A similar story applies to the widely used herbicide glyphosate (Roundup). Early on it was thought that glyphosate resistance would not occur because glyphosate was not metabolised by plants and it was very difficult to create viable mutants enzymes in the lab. Instead, when resistance did evolve in annual ryegrass it was caused by a reduction in herbicide movement to critical parts of the plant.

Preston says glyphosate resistance is very rare in the field, because the mutation that confers resistance to the herbicide in annual ryegrass significantly modifies plant metabolism. Preston has just completed a study showing that glyphosate-resistant annual ryegrass produces between 40 and 80 per cent fewer seeds than normal types.

Far from spawning hybrid 'superweeds', Roundup Ready canolas that hybridise with brassica relatives like wild radish (Raphanus) are likely to produce "wimpy weeds" that cannot compete with wild-type plants or canola itself.
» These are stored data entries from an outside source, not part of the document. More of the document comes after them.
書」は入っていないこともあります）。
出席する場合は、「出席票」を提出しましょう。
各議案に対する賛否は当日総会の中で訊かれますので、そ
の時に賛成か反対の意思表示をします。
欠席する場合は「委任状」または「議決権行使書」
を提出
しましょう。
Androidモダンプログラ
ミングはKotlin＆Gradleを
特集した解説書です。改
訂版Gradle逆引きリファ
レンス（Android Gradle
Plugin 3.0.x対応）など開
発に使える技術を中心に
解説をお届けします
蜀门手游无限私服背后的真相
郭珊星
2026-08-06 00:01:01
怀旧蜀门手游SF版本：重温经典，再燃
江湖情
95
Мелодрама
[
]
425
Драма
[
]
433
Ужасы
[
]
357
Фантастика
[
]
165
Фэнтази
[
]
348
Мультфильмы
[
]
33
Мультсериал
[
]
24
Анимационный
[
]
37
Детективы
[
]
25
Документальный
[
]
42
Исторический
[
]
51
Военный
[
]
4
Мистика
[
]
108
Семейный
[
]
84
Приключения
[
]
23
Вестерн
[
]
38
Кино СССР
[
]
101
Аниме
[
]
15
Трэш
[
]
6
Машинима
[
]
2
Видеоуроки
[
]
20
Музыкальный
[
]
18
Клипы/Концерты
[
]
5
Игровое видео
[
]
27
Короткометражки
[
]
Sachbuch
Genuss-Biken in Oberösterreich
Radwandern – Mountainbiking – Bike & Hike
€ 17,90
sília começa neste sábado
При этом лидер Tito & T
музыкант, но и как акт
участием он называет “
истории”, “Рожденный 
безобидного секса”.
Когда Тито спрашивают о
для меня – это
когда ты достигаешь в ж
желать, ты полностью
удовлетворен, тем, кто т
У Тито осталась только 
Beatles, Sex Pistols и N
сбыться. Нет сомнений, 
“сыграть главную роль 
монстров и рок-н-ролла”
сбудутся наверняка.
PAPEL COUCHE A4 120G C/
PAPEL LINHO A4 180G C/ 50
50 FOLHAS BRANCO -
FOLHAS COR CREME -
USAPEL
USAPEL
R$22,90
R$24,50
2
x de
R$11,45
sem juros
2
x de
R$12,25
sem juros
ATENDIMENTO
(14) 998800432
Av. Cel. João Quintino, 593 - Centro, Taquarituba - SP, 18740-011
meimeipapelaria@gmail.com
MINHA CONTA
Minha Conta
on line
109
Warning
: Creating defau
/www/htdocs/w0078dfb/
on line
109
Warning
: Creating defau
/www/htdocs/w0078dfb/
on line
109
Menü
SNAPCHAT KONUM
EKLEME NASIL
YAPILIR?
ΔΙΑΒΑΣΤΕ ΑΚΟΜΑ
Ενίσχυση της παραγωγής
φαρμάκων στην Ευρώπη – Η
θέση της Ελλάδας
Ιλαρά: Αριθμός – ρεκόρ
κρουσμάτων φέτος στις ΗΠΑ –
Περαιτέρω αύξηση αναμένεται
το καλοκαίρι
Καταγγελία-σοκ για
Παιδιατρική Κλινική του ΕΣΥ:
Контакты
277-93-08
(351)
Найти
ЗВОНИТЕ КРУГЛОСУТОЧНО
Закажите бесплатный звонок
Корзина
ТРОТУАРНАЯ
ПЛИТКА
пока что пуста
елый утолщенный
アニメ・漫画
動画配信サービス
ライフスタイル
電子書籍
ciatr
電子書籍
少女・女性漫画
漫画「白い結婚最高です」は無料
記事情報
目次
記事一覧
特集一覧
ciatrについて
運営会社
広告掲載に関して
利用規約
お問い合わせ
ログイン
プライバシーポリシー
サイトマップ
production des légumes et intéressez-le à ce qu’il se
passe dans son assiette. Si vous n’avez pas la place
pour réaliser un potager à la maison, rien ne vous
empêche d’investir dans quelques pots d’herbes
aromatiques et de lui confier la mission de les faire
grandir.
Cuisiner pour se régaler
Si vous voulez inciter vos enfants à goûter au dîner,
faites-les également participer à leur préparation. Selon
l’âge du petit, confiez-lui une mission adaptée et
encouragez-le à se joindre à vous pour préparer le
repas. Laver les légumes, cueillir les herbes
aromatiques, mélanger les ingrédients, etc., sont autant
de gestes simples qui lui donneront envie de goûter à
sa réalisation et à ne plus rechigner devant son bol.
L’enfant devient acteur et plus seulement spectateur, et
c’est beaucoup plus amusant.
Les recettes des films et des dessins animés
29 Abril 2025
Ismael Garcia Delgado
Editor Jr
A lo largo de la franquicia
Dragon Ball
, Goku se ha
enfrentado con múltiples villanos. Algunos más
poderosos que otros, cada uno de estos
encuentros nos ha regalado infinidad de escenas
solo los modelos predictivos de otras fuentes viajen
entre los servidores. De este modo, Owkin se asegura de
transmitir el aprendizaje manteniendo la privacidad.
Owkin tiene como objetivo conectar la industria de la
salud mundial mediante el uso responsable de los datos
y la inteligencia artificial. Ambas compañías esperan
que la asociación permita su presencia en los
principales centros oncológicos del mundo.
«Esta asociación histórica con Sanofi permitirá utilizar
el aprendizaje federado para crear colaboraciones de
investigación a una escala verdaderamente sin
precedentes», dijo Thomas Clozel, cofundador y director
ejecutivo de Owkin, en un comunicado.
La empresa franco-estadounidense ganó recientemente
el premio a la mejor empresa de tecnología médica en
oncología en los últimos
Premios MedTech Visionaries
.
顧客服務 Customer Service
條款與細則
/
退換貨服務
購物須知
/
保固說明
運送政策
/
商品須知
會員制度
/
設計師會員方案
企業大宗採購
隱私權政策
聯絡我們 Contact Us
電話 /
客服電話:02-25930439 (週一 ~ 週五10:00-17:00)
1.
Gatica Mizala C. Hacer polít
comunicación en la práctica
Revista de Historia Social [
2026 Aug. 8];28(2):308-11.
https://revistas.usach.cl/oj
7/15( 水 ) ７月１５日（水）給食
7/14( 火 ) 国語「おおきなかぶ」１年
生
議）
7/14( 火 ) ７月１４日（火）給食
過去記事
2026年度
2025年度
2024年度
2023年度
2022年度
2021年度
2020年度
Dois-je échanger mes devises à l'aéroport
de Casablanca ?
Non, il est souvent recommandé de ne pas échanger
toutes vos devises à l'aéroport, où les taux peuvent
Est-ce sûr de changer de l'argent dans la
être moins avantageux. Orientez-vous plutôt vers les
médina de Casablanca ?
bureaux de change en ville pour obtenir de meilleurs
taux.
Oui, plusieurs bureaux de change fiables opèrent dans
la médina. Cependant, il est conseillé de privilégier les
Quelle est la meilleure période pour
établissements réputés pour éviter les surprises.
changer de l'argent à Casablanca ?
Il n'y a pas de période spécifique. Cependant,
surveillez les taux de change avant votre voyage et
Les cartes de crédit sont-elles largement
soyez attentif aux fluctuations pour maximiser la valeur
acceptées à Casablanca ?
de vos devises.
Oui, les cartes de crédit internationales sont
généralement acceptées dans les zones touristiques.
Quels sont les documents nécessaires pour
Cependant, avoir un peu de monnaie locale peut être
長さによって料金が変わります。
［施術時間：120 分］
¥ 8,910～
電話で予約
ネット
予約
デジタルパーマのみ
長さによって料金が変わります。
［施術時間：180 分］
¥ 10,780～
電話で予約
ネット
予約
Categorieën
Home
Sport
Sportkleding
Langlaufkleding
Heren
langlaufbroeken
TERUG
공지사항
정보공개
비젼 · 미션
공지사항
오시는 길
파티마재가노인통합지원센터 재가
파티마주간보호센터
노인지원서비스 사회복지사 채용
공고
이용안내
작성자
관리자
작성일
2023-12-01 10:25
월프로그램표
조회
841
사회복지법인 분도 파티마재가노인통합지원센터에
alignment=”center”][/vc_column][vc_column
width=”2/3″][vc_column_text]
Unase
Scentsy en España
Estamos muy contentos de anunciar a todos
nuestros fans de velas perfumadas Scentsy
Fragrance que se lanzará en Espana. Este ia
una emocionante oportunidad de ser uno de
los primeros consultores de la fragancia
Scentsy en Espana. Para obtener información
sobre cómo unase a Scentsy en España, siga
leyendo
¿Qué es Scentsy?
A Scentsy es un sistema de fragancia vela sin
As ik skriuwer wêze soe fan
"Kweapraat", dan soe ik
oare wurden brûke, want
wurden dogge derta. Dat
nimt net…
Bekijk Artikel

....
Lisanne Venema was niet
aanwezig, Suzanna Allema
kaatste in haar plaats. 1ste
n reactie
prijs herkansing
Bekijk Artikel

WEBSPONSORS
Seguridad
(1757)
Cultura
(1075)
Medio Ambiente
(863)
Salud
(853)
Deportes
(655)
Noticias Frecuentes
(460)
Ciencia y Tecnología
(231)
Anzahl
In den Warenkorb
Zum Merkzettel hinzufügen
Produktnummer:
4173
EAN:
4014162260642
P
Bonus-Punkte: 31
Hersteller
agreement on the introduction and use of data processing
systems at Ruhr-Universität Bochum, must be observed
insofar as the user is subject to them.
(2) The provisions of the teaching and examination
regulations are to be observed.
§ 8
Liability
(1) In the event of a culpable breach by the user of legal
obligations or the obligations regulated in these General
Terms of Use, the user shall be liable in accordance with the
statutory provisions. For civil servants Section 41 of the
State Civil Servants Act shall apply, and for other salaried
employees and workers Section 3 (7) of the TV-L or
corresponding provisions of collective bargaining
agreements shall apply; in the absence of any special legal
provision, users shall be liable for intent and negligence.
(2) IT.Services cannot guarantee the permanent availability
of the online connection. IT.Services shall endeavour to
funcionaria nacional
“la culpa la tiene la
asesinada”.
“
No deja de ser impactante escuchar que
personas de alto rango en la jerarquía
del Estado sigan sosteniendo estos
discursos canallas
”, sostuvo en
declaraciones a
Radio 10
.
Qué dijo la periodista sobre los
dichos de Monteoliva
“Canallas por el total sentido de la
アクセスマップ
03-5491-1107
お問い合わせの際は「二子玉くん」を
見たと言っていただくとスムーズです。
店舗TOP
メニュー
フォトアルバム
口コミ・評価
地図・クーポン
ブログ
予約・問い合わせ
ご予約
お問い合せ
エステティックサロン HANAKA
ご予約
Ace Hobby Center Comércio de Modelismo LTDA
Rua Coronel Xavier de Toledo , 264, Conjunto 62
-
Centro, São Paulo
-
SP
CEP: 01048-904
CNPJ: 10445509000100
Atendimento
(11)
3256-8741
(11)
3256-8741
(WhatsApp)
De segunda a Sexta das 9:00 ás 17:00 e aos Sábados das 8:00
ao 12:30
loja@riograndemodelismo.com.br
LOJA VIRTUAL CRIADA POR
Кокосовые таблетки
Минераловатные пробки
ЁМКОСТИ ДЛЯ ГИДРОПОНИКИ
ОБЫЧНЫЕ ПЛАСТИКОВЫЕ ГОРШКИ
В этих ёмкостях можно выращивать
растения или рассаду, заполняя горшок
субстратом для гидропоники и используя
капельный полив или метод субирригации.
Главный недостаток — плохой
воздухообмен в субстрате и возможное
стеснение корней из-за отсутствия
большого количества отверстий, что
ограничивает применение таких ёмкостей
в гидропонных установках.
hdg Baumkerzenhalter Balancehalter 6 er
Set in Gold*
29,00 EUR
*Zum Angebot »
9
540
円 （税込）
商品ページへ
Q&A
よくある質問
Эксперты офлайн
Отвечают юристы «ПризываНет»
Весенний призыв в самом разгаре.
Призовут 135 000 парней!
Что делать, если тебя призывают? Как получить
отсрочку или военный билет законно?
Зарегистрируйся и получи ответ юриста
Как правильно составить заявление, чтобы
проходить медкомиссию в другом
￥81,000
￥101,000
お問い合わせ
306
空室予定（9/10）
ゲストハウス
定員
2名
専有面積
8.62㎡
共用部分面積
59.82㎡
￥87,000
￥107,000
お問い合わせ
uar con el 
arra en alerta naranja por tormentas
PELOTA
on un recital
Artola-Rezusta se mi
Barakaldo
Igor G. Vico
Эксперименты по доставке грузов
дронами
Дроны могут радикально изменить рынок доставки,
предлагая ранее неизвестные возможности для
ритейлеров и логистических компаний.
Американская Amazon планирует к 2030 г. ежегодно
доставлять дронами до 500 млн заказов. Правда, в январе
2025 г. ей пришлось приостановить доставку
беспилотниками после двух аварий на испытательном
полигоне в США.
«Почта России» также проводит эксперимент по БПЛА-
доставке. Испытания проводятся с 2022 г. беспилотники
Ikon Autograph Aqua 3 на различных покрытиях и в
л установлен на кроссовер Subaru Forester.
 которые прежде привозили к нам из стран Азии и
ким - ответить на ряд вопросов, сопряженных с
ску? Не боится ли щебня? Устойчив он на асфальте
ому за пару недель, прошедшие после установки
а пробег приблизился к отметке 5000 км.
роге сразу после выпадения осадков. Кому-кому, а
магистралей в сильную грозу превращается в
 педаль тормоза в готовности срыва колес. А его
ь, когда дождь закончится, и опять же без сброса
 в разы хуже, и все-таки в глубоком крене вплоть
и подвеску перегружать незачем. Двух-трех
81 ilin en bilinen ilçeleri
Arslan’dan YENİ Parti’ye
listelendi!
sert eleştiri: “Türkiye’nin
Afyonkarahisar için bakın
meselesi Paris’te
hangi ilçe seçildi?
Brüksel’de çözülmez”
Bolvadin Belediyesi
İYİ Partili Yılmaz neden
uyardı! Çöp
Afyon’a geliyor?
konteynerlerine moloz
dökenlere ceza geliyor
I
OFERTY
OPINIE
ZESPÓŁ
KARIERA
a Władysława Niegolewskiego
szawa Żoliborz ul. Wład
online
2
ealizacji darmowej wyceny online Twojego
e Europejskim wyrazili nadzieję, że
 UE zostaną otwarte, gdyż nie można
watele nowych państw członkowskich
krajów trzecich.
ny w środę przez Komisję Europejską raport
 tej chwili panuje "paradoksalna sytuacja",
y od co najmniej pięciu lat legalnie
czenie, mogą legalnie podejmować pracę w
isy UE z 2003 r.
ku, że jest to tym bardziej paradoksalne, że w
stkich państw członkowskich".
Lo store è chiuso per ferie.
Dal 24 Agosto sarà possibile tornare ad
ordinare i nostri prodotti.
Preston says resistance to herbicides like 2,4-D is rare despite more than 50 years of use, because they interfere with multiple activities in the plant, a very desirable property in a herbicide.

The current use of high-throughput screening techniques to identify promising new herbicidal compounds is identifying molecules that inhibit single enzymes with narrow activity. These 'single-gene' herbicides are more likely to succumb rapidly to resistance than those that target enzymes involved in multiple synthetic pathways.

Preston says some regulatory agencies are requiring companies to provide increasing amounts of documentation on the precise mode of activity of herbicides, including their target enzymes.

"In some cases, we still don't know precisely how some of the very effective herbicidal compounds introduced more than 30 years ago work," he says. They would struggle to make it through some current regulatory systems.

"Economic factors and the regulatory environment are leading to a situation where we may see fewer herbicide choices for farmers. Companies are looking for compounds that will win a major market share -- they're generally less interested in chemicals that might be only minor players."